Quote: Originally posted by nannah | I was thinking about if you maybe could tie up the fan itself and adjust the height, up and down. And this fan sucks fumes directly through a home
made carbon scrubber before it exits my ventilation system. I dont know if this is a good idea, it was just a thought.
Im going to make fume hood but the plexi glass is so damn expensive. Can someone give an alternative? |
Are you using the plexiglass (acrylic) just for the see-through front section above the work entrance? This would require just one piece roughly 3 ft
x 2 ft. I can get such a sheet locally (36 in. x 30 in. x .093 in. Acrylic Sheet) for $23.50. You blower will run much more than that (you want one
that delivers a 1-1.5 ft/sec in-draft through the work entrance). 0.093" acrylic is pretty thin and would require a sash-frame board across the bottom
for stiffness.
All the surfaces can be made of cheap board materials: plywood, hardboard, particle board, actual wood, or my favorite for cheap light-weight
construction - thin plywood glued to sheet insulating foam for a cheap stiff composite.

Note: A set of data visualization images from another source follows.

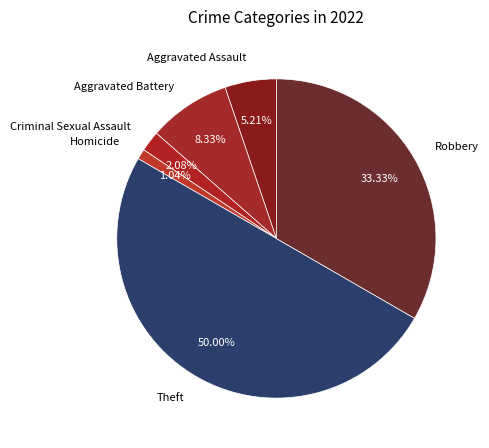

What percentage is the Criminal Sexual Assault slice, to the nearest percent?

2%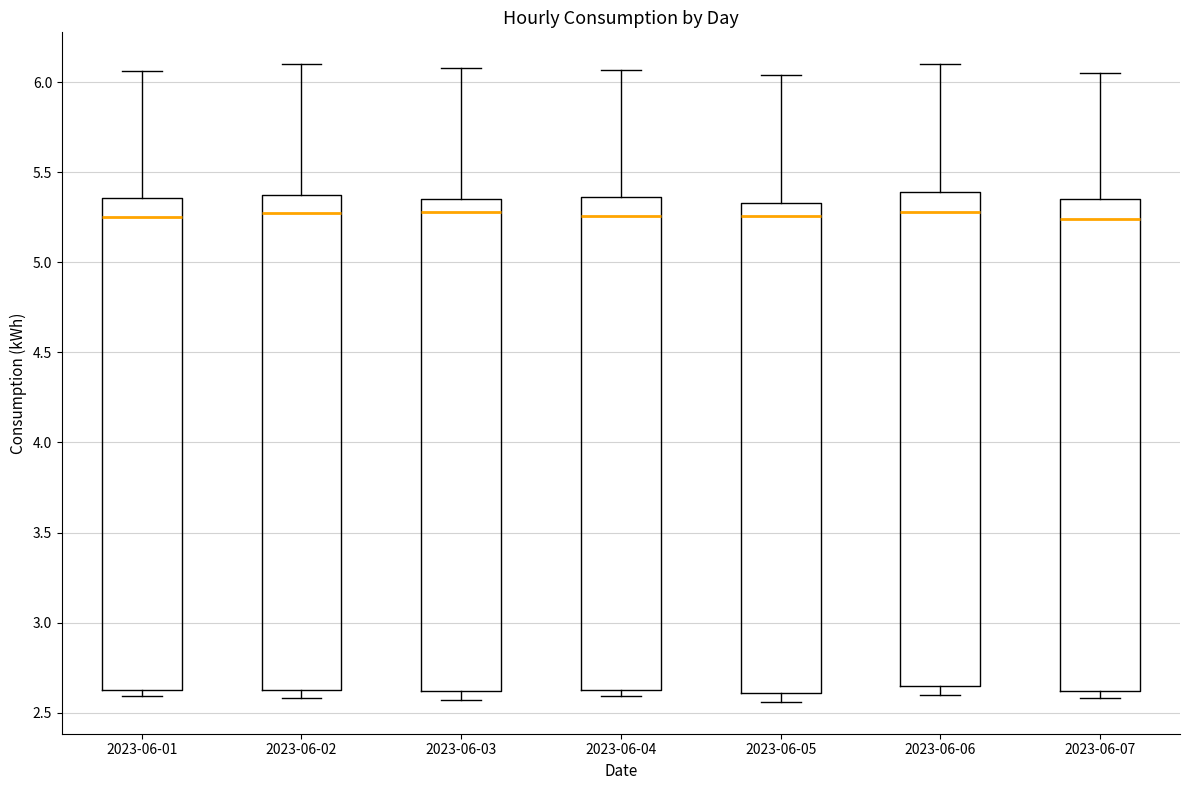

Reading left to right, transcribe this box plot: for each box, give where its median line is, the range the box spans, and where its two whiskers end, as read against the y-axis. The values are not printed on the chart, so give them approximately, as read against the axis.

2023-06-01: median 5.25, box 2.65 to 5.35, whiskers 2.60 to 6.05
2023-06-02: median 5.30, box 2.65 to 5.35, whiskers 2.60 to 6.10
2023-06-03: median 5.30, box 2.60 to 5.35, whiskers 2.55 to 6.10
2023-06-04: median 5.25, box 2.65 to 5.35, whiskers 2.60 to 6.05
2023-06-05: median 5.25, box 2.60 to 5.35, whiskers 2.55 to 6.05
2023-06-06: median 5.30, box 2.65 to 5.40, whiskers 2.60 to 6.10
2023-06-07: median 5.25, box 2.60 to 5.35, whiskers 2.60 (just below the box's lower edge) to 6.05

Here are a couple of images showing the preferred draft pattern in a fume hood. You can exhaust out the top or back, but you should have a back-baffle
sheet to force the air to go under and over. You don't really need a lot of clearance behind the baffle, a couple of inches - perhaps even less.
It might be possible to cleverly rig a fume hood that could be pulled up the rafters (if in a garage) with a pulley.